WHAT TO DO: Write out the listing exactly, dropping any picture it contains.

AVAILABLE DATA:
────

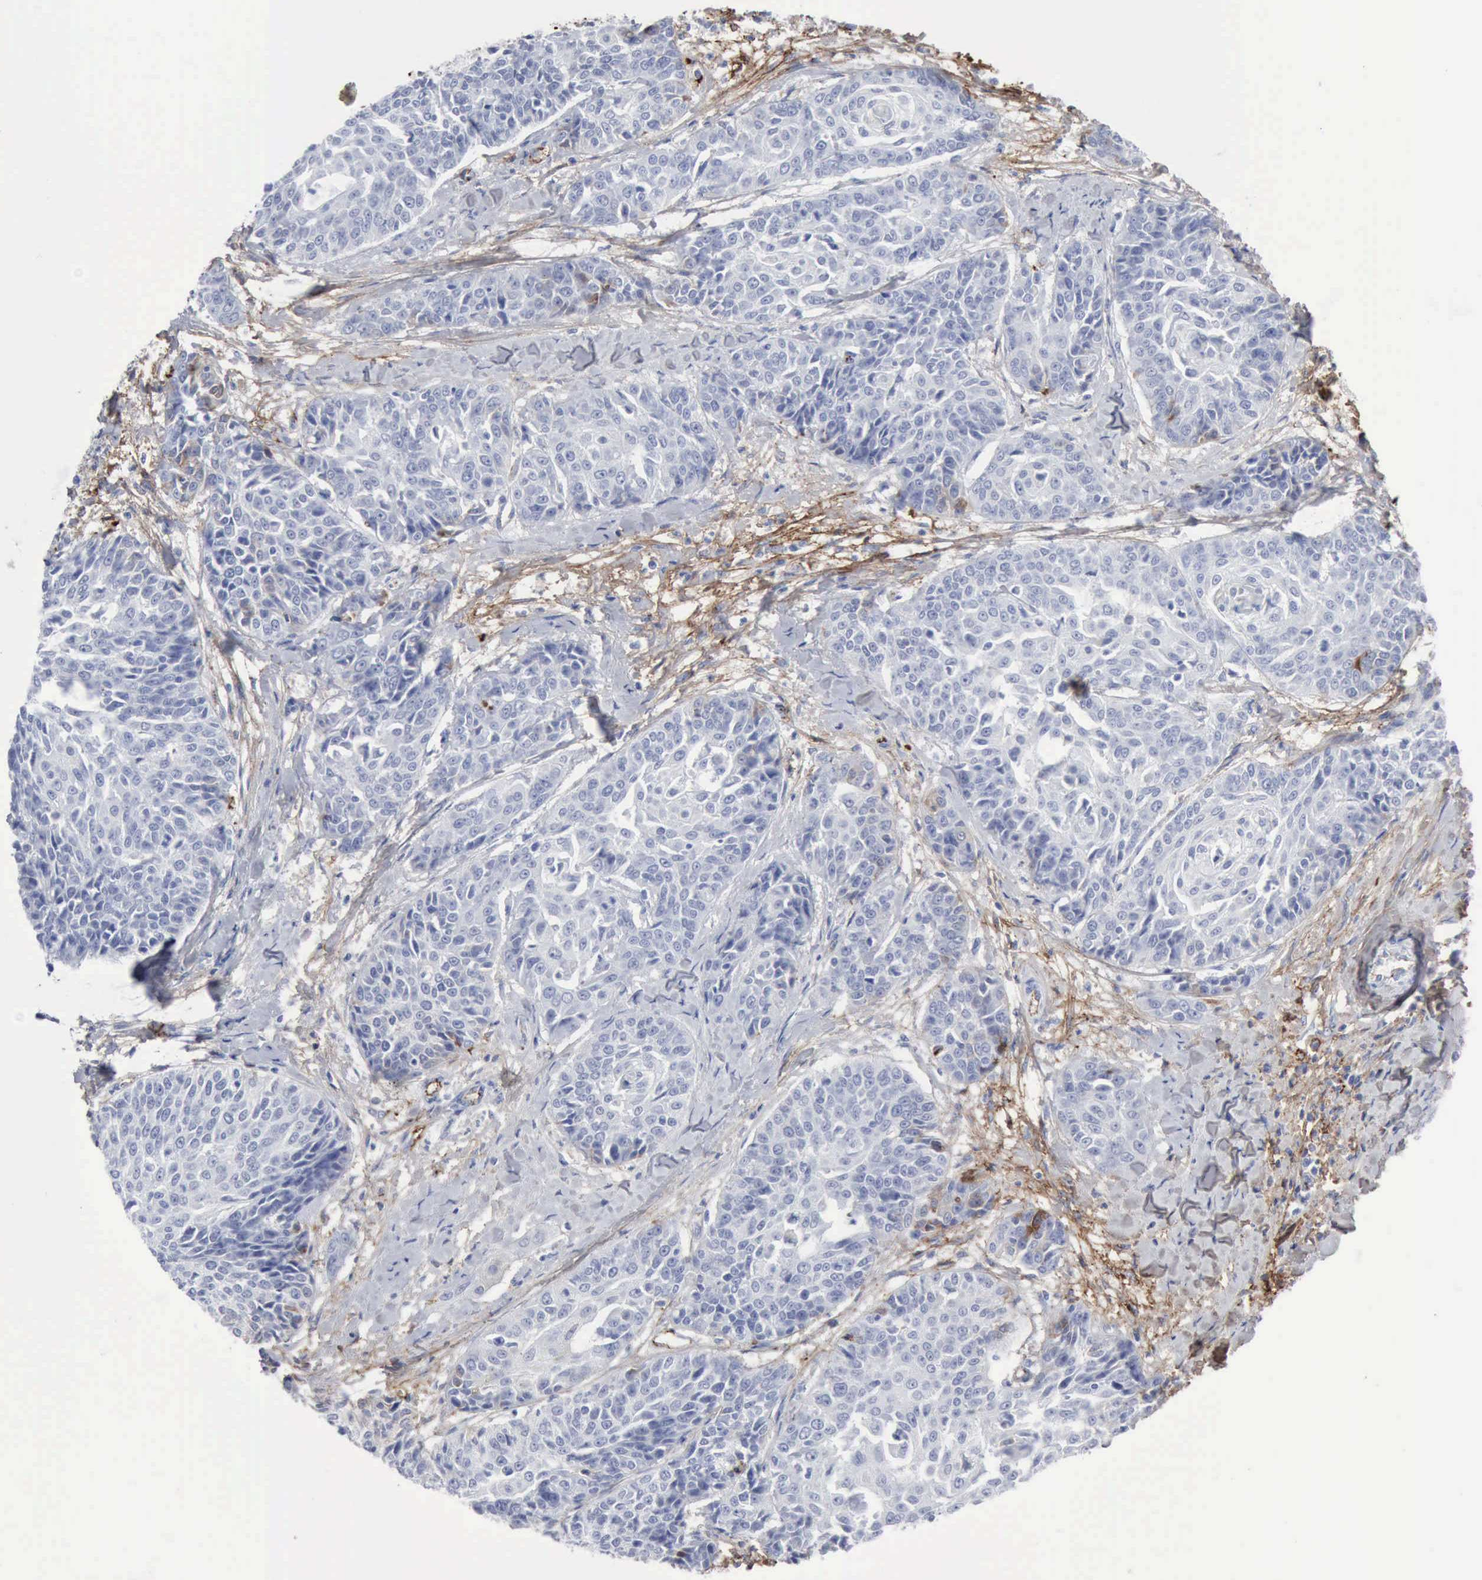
{"staining": {"intensity": "negative", "quantity": "none", "location": "none"}, "tissue": "cervical cancer", "cell_type": "Tumor cells", "image_type": "cancer", "snomed": [{"axis": "morphology", "description": "Squamous cell carcinoma, NOS"}, {"axis": "topography", "description": "Cervix"}], "caption": "There is no significant staining in tumor cells of cervical cancer (squamous cell carcinoma).", "gene": "C4BPA", "patient": {"sex": "female", "age": 64}}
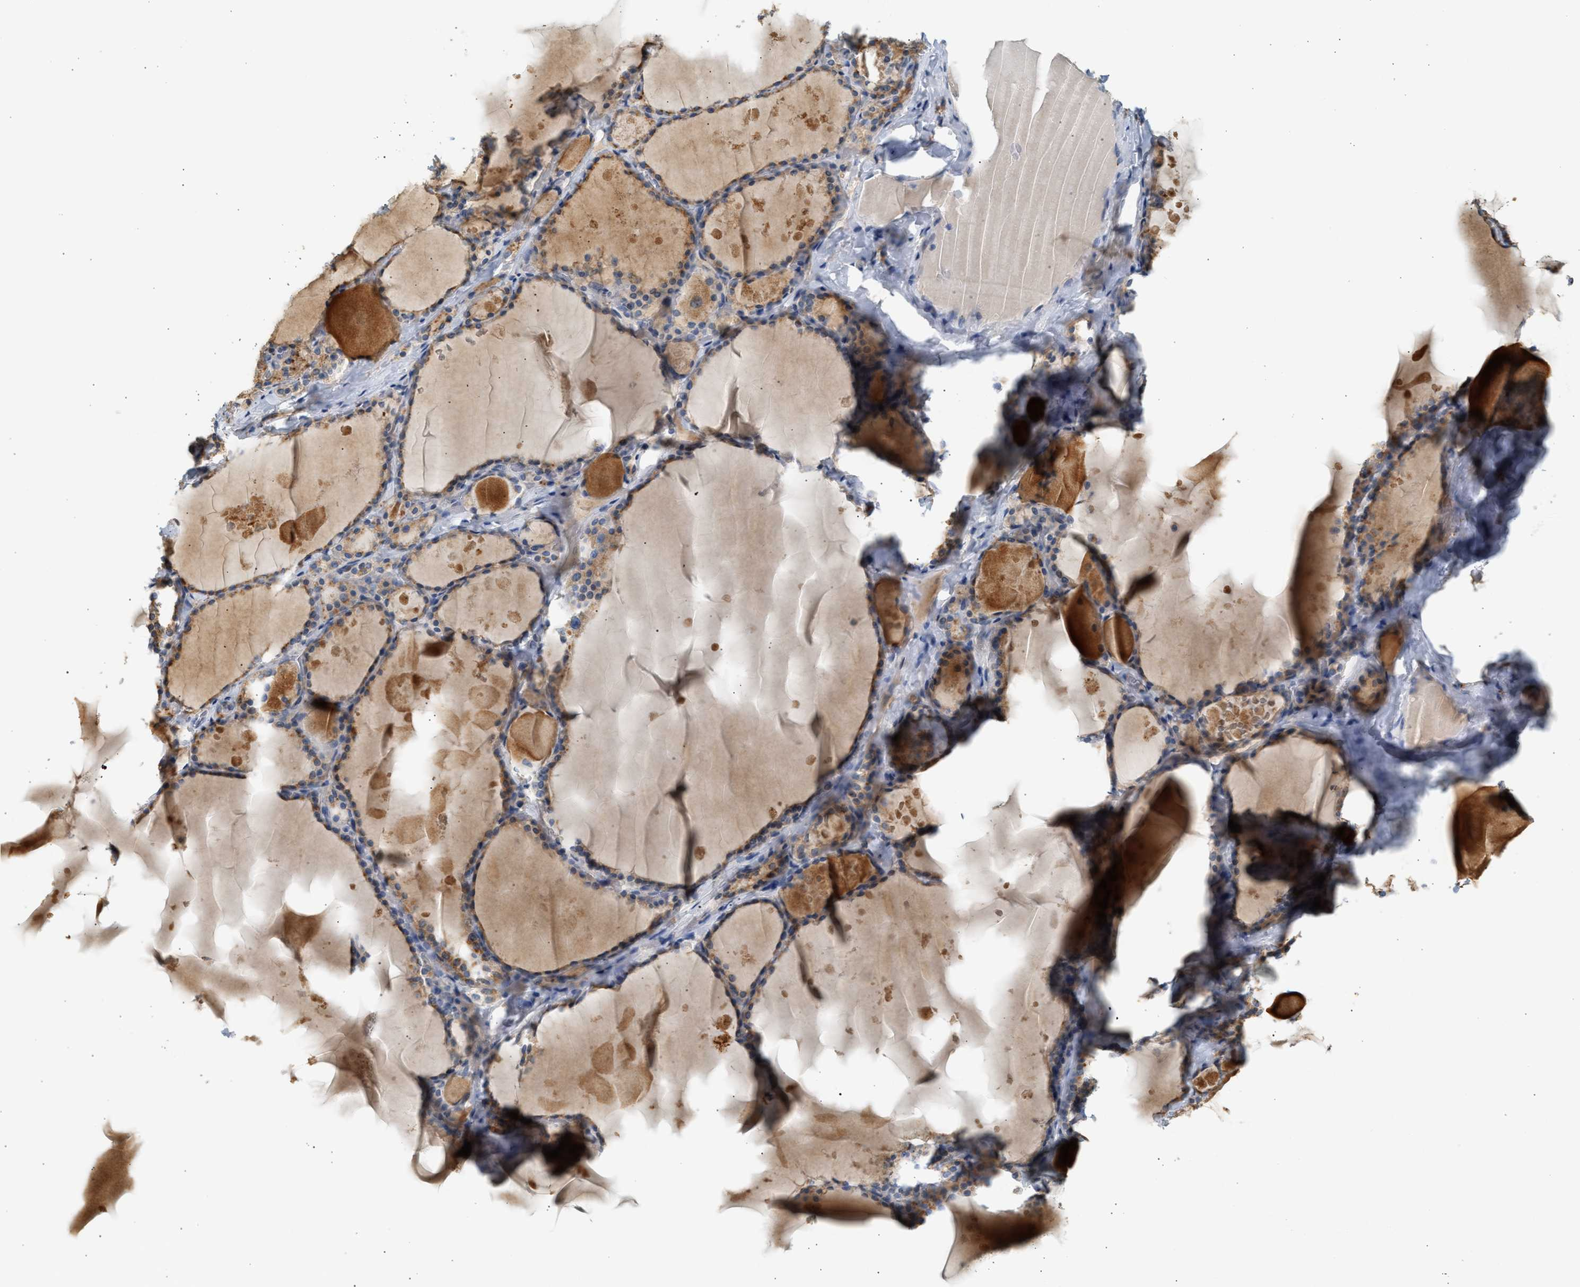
{"staining": {"intensity": "moderate", "quantity": ">75%", "location": "cytoplasmic/membranous"}, "tissue": "thyroid gland", "cell_type": "Glandular cells", "image_type": "normal", "snomed": [{"axis": "morphology", "description": "Normal tissue, NOS"}, {"axis": "topography", "description": "Thyroid gland"}], "caption": "IHC staining of benign thyroid gland, which displays medium levels of moderate cytoplasmic/membranous expression in approximately >75% of glandular cells indicating moderate cytoplasmic/membranous protein positivity. The staining was performed using DAB (brown) for protein detection and nuclei were counterstained in hematoxylin (blue).", "gene": "ENTHD1", "patient": {"sex": "male", "age": 56}}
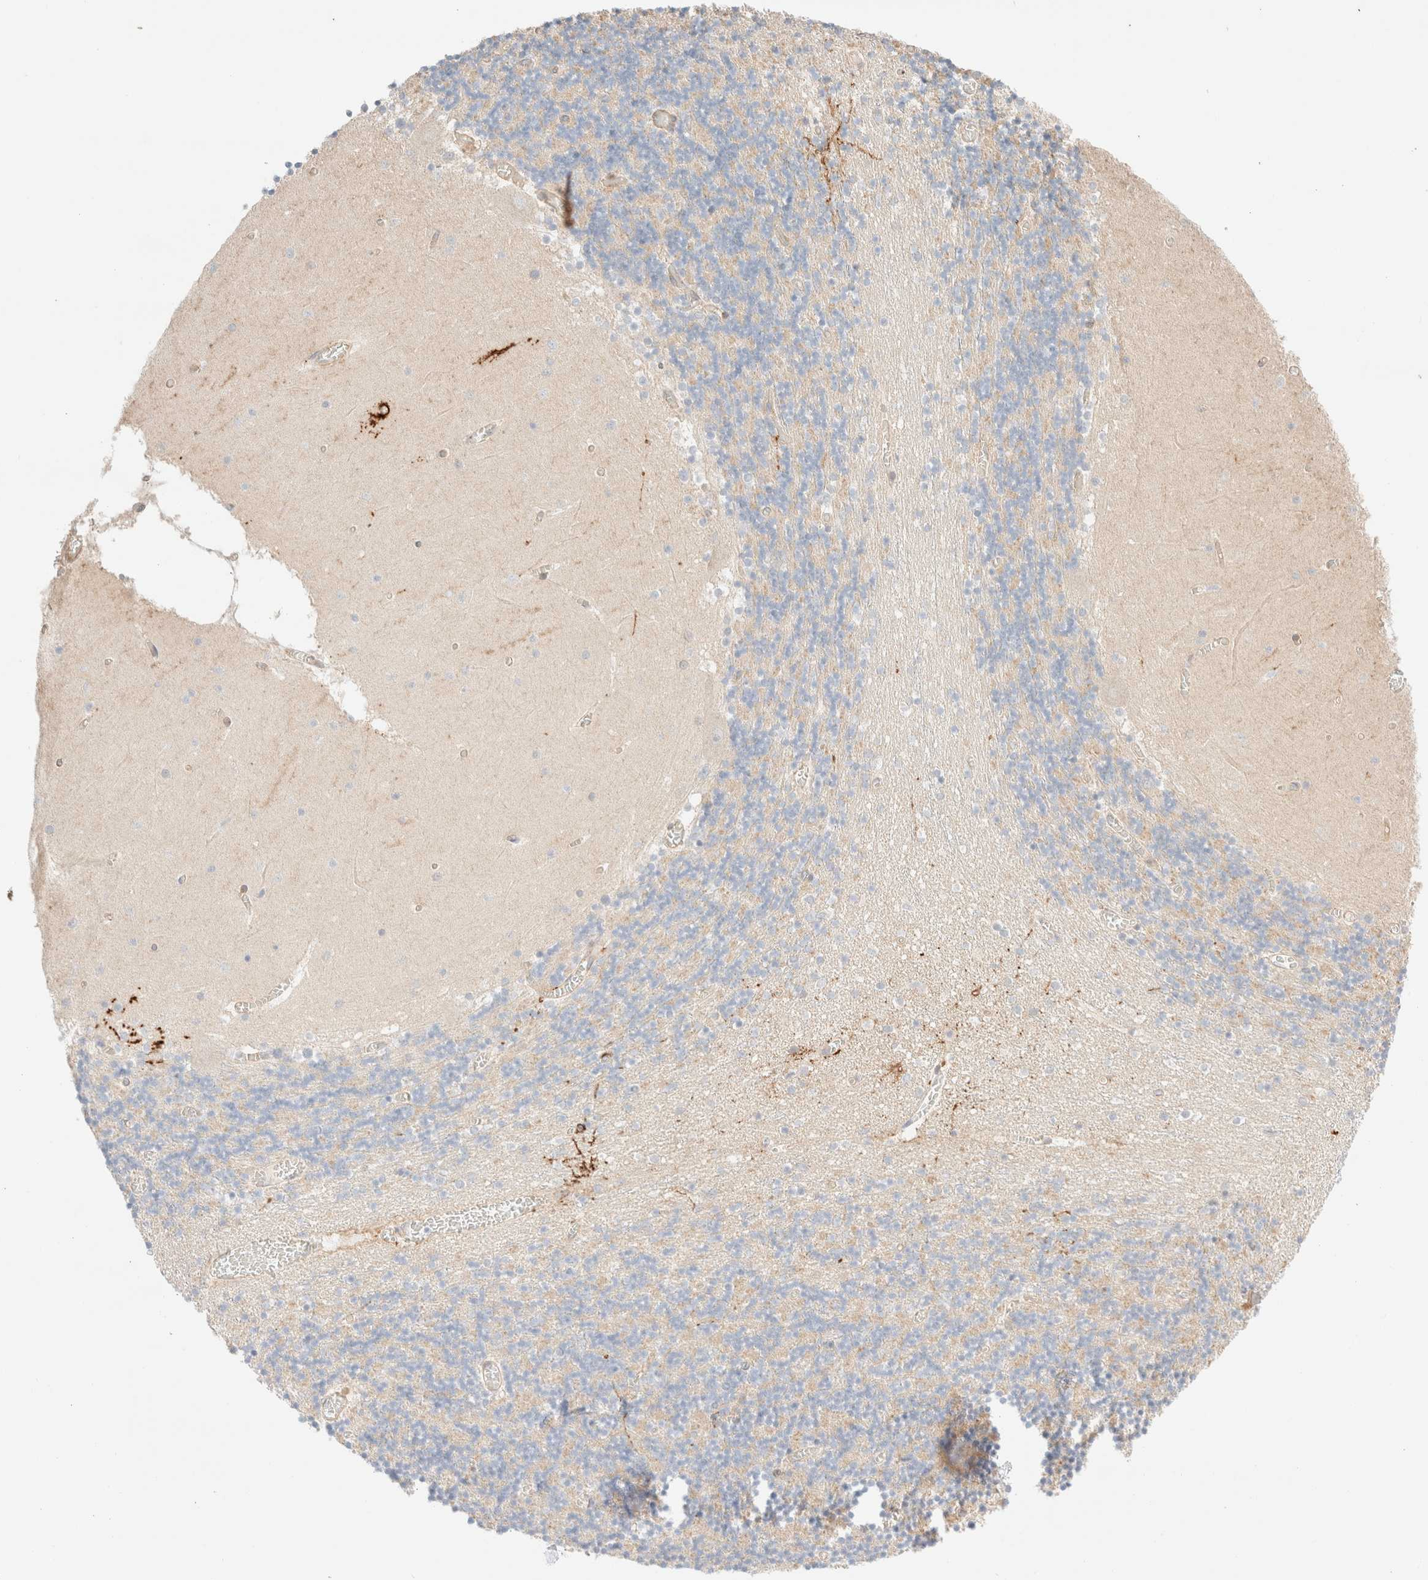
{"staining": {"intensity": "negative", "quantity": "none", "location": "none"}, "tissue": "cerebellum", "cell_type": "Cells in granular layer", "image_type": "normal", "snomed": [{"axis": "morphology", "description": "Normal tissue, NOS"}, {"axis": "topography", "description": "Cerebellum"}], "caption": "Histopathology image shows no significant protein expression in cells in granular layer of benign cerebellum. Brightfield microscopy of immunohistochemistry stained with DAB (brown) and hematoxylin (blue), captured at high magnification.", "gene": "NIBAN2", "patient": {"sex": "female", "age": 28}}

────

SOLUTION FOR THIS TASK:
{"staining": {"intensity": "negative", "quantity": "none", "location": "none"}, "tissue": "cervical cancer", "cell_type": "Tumor cells", "image_type": "cancer", "snomed": [{"axis": "morphology", "description": "Squamous cell carcinoma, NOS"}, {"axis": "topography", "description": "Cervix"}], "caption": "There is no significant staining in tumor cells of cervical cancer (squamous cell carcinoma).", "gene": "C4BPA", "patient": {"sex": "female", "age": 64}}
{"staining": {"intensity": "moderate", "quantity": ">75%", "location": "cytoplasmic/membranous"}, "tissue": "thyroid gland", "cell_type": "Glandular cells", "image_type": "normal", "snomed": [{"axis": "morphology", "description": "Normal tissue, NOS"}, {"axis": "topography", "description": "Thyroid gland"}], "caption": "IHC staining of benign thyroid gland, which displays medium levels of moderate cytoplasmic/membranous expression in approximately >75% of glandular cells indicating moderate cytoplasmic/membranous protein positivity. The staining was performed using DAB (brown) for protein detection and nuclei were counterstained in hematoxylin (blue).", "gene": "ENTHD1", "patient": {"sex": "male", "age": 56}}
{"staining": {"intensity": "negative", "quantity": "none", "location": "none"}, "tissue": "cerebellum", "cell_type": "Cells in granular layer", "image_type": "normal", "snomed": [{"axis": "morphology", "description": "Normal tissue, NOS"}, {"axis": "topography", "description": "Cerebellum"}], "caption": "Histopathology image shows no significant protein expression in cells in granular layer of benign cerebellum. Brightfield microscopy of immunohistochemistry stained with DAB (brown) and hematoxylin (blue), captured at high magnification.", "gene": "NIBAN2", "patient": {"sex": "female", "age": 28}}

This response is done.